Aruna Roy is an Indian social and political activist best known for her work on the right to information and rural workers' rights in India. She has been associated with grassroots mobilisation in Rajasthan and with national-level advocacy for transparency, accountability, and social welfare legislation.

Key facts

Name Aruna Roy
Nationality Indian
Known for Activism on right to information and rural rights
Associated organisation Mazdoor Kisan Shakti Sangathan (MKSS)
Primary area of work Rajasthan, India

Background

Aruna Roy began her public service career in the Indian Administrative Service (IAS), which she later left to pursue full-time grassroots work. She moved to rural Rajasthan, where she became involved with organising agricultural labourers and small farmers around issues of wages, land, and access to public records.

Activism and career

Mazdoor Kisan Shakti Sangathan

Roy is a co-founder of the Mazdoor Kisan Shakti Sangathan (MKSS), a workers' and peasants' collective based in central Rajasthan. The organisation became widely known for using jan sunwais (public hearings) to expose discrepancies in local government records relating to wages and development works. These public hearings became a model for subsequent transparency campaigns in India.

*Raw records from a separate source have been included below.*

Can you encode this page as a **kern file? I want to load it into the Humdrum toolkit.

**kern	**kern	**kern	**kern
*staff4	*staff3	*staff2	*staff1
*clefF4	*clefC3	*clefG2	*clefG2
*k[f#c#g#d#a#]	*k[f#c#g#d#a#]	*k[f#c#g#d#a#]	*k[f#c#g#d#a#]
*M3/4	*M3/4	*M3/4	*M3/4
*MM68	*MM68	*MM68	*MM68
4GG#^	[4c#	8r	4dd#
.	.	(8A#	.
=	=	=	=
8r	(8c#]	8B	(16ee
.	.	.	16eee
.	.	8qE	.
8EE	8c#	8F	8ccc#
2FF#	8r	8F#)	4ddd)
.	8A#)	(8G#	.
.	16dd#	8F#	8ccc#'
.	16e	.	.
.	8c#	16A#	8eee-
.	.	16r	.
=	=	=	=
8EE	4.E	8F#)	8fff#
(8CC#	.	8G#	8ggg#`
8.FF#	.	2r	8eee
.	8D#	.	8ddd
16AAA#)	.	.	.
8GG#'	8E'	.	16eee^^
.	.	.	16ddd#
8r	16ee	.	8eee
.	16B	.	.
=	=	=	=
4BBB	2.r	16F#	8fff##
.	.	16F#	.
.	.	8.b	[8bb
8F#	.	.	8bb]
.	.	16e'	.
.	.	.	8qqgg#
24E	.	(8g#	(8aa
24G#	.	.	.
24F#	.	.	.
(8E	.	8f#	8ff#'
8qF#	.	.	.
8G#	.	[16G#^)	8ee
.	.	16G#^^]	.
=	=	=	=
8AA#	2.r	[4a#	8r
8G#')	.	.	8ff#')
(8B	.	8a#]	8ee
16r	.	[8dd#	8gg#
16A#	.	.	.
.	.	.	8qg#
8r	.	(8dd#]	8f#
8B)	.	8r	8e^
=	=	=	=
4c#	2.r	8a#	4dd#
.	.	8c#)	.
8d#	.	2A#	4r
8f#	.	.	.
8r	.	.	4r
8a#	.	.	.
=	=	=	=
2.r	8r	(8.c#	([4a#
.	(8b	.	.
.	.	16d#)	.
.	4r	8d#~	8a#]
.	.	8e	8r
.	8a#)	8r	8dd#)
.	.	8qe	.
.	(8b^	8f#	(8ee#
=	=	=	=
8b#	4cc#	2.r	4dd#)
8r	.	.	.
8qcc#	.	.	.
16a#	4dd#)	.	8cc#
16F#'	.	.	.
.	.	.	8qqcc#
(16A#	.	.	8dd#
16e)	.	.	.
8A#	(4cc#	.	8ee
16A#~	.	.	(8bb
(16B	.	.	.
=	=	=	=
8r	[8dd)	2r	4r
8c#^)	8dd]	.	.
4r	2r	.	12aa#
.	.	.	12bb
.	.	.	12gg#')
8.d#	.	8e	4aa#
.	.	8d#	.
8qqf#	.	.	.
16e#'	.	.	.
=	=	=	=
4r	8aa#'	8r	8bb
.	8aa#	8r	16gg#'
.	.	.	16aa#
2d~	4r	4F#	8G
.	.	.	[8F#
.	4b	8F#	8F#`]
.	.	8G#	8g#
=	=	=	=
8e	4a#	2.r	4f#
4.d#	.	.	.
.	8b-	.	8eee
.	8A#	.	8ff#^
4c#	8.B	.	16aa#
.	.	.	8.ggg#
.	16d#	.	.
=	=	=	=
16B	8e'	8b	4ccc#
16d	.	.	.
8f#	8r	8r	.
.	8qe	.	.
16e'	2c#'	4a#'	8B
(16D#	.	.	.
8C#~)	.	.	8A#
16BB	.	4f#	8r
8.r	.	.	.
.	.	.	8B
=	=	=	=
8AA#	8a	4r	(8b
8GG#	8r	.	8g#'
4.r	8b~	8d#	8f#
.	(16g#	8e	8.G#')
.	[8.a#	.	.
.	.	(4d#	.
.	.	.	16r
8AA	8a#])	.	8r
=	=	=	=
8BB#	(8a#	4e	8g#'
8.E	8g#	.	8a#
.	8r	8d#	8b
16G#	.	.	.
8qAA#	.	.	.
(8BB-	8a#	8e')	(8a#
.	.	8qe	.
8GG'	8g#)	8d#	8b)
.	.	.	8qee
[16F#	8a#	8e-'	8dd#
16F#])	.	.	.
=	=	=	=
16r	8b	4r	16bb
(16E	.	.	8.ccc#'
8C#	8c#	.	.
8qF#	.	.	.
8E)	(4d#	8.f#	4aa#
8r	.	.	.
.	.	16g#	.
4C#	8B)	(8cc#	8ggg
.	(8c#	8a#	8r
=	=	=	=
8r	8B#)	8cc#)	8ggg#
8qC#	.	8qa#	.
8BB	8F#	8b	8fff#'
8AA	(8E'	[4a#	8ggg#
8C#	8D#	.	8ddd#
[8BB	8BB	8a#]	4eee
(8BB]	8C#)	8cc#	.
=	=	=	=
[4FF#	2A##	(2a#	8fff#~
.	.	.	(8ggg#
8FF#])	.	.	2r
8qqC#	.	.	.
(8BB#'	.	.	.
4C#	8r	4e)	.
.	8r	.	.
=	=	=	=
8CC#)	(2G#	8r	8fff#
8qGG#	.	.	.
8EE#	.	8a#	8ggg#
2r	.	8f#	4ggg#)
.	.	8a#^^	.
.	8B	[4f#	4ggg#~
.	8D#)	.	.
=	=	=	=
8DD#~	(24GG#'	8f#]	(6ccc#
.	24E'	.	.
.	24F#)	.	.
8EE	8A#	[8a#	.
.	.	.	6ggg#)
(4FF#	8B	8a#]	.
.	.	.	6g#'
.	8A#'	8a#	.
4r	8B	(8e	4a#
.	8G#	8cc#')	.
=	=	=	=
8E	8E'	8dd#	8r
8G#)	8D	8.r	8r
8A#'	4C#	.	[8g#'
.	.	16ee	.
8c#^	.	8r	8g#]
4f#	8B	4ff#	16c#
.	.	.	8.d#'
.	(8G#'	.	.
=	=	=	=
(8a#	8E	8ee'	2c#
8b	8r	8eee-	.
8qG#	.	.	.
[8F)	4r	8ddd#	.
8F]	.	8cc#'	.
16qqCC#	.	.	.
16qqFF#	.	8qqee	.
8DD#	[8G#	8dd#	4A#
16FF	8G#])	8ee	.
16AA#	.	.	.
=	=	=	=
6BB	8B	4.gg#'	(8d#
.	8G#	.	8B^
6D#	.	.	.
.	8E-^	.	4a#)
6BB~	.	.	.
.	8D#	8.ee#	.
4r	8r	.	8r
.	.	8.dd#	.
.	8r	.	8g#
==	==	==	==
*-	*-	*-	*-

Right to Information movement

The MKSS-led campaign for access to official records contributed to the broader national movement for a right to information law in India. Roy was among the prominent figures associated with this movement, which culminated in the enactment of the Right to Information Act, 2005.

National Advisory Council

Roy served as a member of the National Advisory Council (NAC), a body that advised the Government of India on social policy during the United Progressive Alliance period. In that role she was associated with discussions on rights-based social legislation.

Significance

Aruna Roy is widely regarded as one of the most influential figures in India's post-Independence civil society, particularly for linking local-level worker mobilisation in Rajasthan with national-level legal reform. Her work helped popularise the use of public hearings as an accountability tool and contributed to broader debates on transparency in governance, employment guarantees, and welfare delivery.